Il convient de garder à l'esprit cette particularité du programme 205 : la fixation des objectifs est exogène, mais la détermination des crédits pour s'y conformer reste endogène. Une nouvelle baisse des crédits accordés serait donc mal comprise et devrait s'accompagner d'une redéfinition des missions de l'administration de la mer. Or, sur ce point précis, le constat est celui de nouvelles charges, imputées sur le programme 205. Par exemple, outre leurs missions traditionnelles, les directions interrégionales de la mer doivent désormais, et sans moyens supplémentaires, animer sur leur façade la récente stratégie nationale pour la mer et le littoral, à travers notamment les réunions des conseils maritimes de façade ; décliner la directive-cadre stratégique pour le milieu marin et les plans d'action pour le milieu marin ; réfléchir au développement d'une police de l'environnement marin.

Cette nouvelle réflexion par façade, touchant à l'ensemble des problématiques – environnement, pêche, plaisance, portuaire – témoigne d'une mutation des politiques publiques vers un décloisonnement des sujets et une plus grande intégration.

Il est souhaitable que le budget maritime accompagne ce changement en offrant aux parlementaires et à tous les Français une vision claire de l'action publique en ce domaine.

En conclusion, je suis profondément convaincue que le secteur maritime est une source de richesse et de développement que notre pays n'exploite pas encore suffisamment. Les travaux menés dans le cadre du PLF pour 2013 doivent se poursuivre afin d'assurer le suivi de l'exécution des crédits, et anticiper les choix budgétaires de demain. La France doit pouvoir faire fructifier son domaine maritime immense, qui s'étend, je vous le rappelle, sur 11 millions de kilomètres carrés, et même davantage si toutes les zones d'extension sollicitées nous sont accordées par la commission des limites du plateau continental. Il en résulterait un accroissement de plus de 2 millions de kilomètres carrés – soit quatre fois la superficie de l'hexagone –, la France disposant dès lors du premier domaine sous-marin du monde.
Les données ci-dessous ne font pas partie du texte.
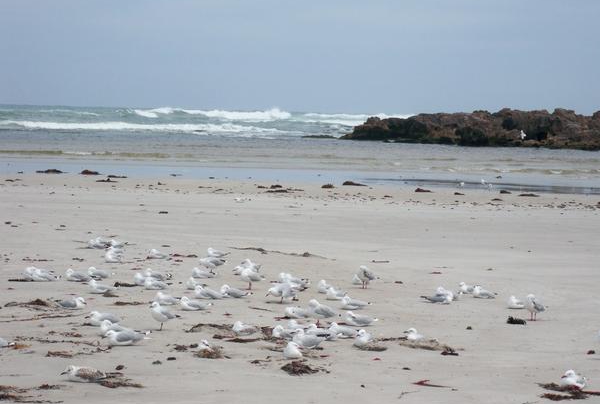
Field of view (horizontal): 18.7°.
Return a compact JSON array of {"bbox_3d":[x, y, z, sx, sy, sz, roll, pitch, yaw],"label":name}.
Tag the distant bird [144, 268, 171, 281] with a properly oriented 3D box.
[{"bbox_3d":[-1.859,0.953,23.885,0.360,0.173,0.140,0,3,-22],"label":"distant bird"}]

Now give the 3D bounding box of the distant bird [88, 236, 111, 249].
[{"bbox_3d":[-2.747,0.566,25.017,0.330,0.137,0.130,0,3,-36],"label":"distant bird"}]

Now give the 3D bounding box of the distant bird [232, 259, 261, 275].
[{"bbox_3d":[-0.630,0.763,21.521,0.360,0.190,0.140,0,3,-27],"label":"distant bird"}]

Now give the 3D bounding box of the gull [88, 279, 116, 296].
[{"bbox_3d":[-2.040,0.876,18.938,0.350,0.150,0.130,0,3,-31],"label":"gull"}]

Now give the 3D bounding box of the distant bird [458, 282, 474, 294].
[{"bbox_3d":[2.145,1.088,23.120,0.340,0.142,0.140,-1,4,-41],"label":"distant bird"}]

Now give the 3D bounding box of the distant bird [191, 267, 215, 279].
[{"bbox_3d":[-1.343,0.994,25.393,0.350,0.155,0.140,0,3,-23],"label":"distant bird"}]

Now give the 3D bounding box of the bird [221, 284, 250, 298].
[{"bbox_3d":[-0.651,0.917,18.705,0.380,0.140,0.135,0,3,-27],"label":"bird"}]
La France a donc l'obligation de se positionner en puissance dynamique, impliquée et responsable, capable d'entraîner avec elle ses partenaires européens dans cette « révolution bleue » qui est, je le crois, notre avenir. Madame et monsieur les ministres, la mondialisation a su prendre le bateau ; la France ne doit plus avoir peur de prendre la mer. L'or bleu est à notre portée, encore faut-il avoir le courage et l'ambition d'aller le récolter. En tant que rapporteure spéciale, j'émets un avis favorable au vote de ce programme « Sécurité et affaires maritimes, pêche et aquaculture ». (Applaudissements sur les bancs du groupe SRC.)